** Opening Data for the task block **
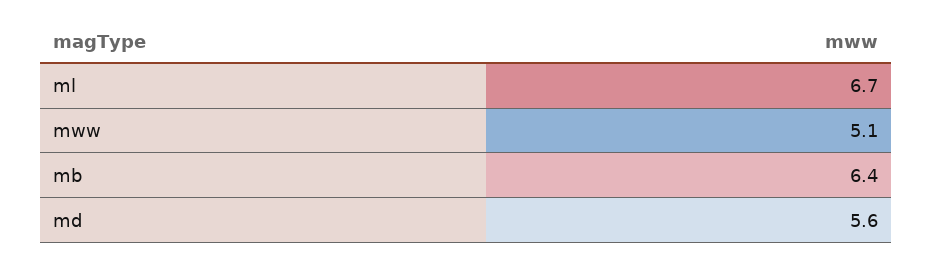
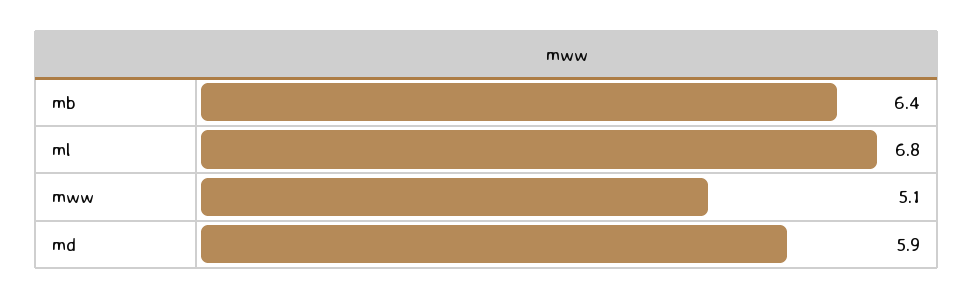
ml: 6.7 -> 6.8
md: 5.6 -> 5.9

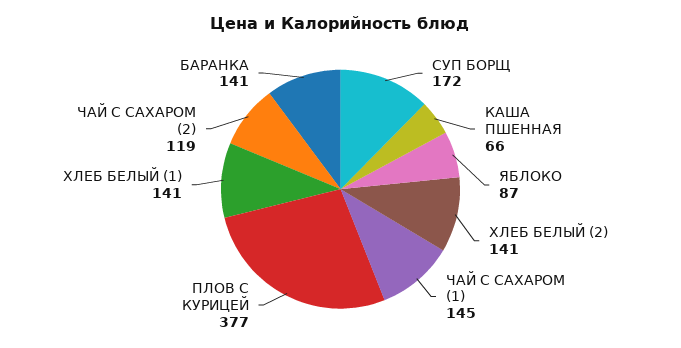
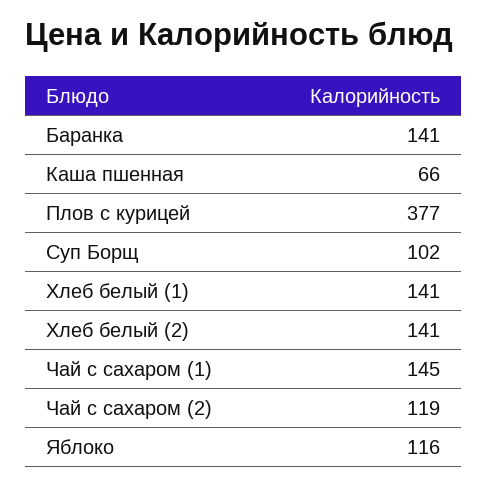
СУП БОРЩ: 172 -> 102
ЯБЛОКО: 87 -> 116

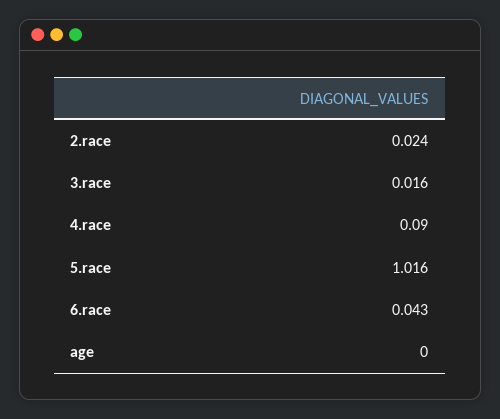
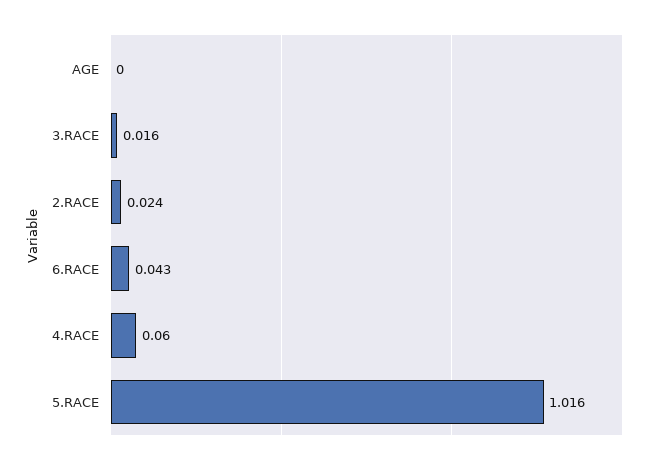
4.race: 0.09 -> 0.06

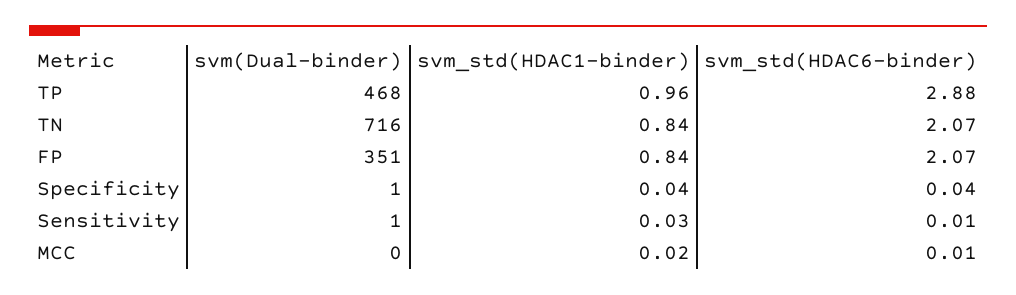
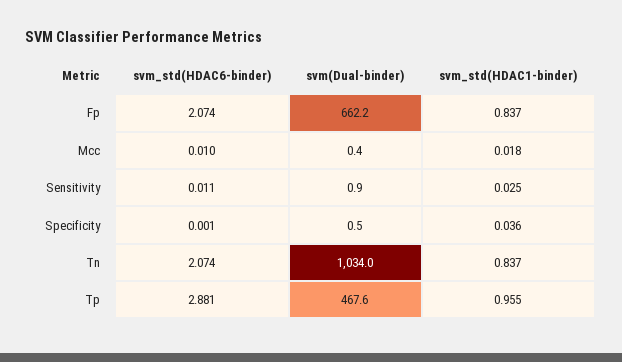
svm(Dual-binder), TN: 716 -> 1034
svm(Dual-binder), FP: 351 -> 662.2
svm_std(HDAC6-binder), Specificity: 0.04 -> 0.001

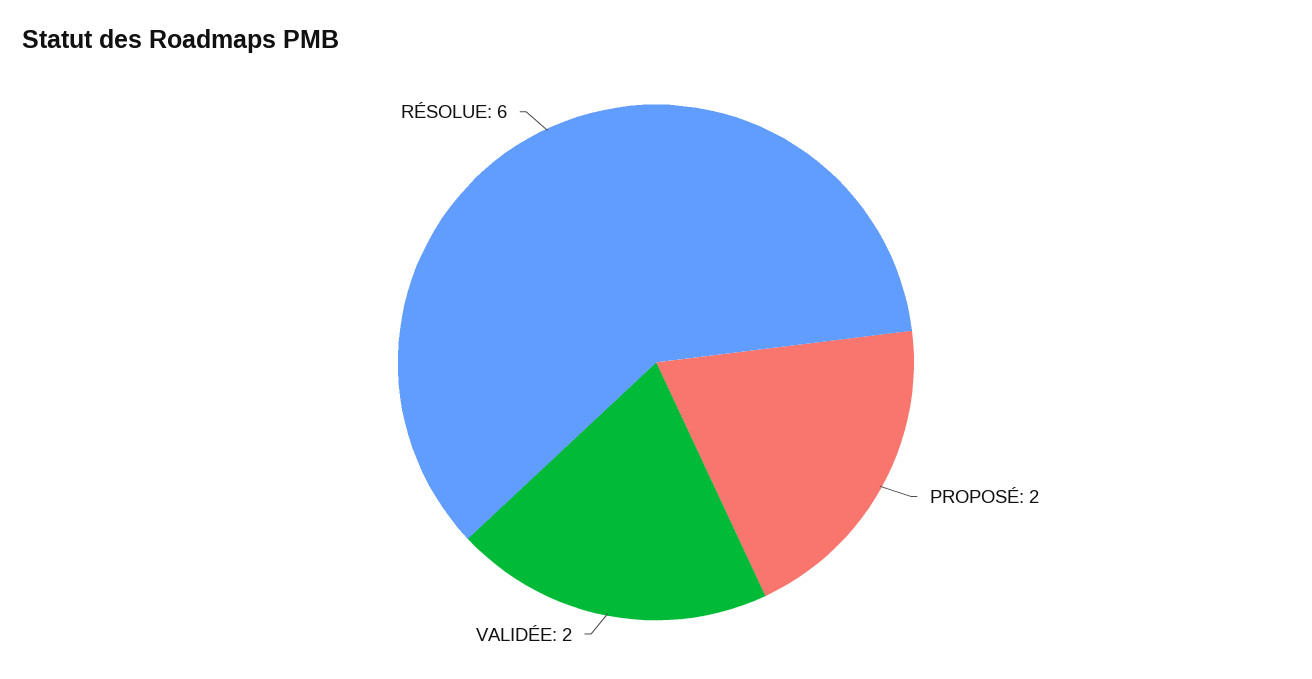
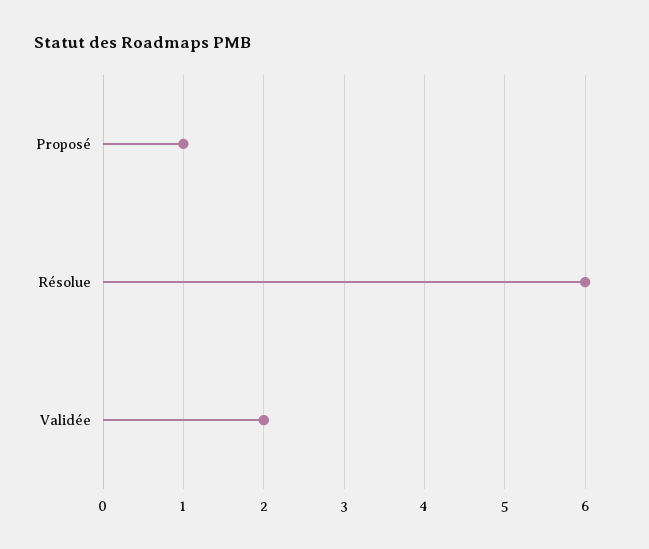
PROPOSÉ: 2 -> 1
** Closing Data for the task block **
### Assigned task
Copy exactly the lines that run from the line containing "md: 5.6 -> 5.9" to the end of the data, keeping both end lines and dropping every picture.

### Written answer
md: 5.6 -> 5.9

СУП БОРЩ: 172 -> 102
ЯБЛОКО: 87 -> 116

4.race: 0.09 -> 0.06

svm(Dual-binder), TN: 716 -> 1034
svm(Dual-binder), FP: 351 -> 662.2
svm_std(HDAC6-binder), Specificity: 0.04 -> 0.001

PROPOSÉ: 2 -> 1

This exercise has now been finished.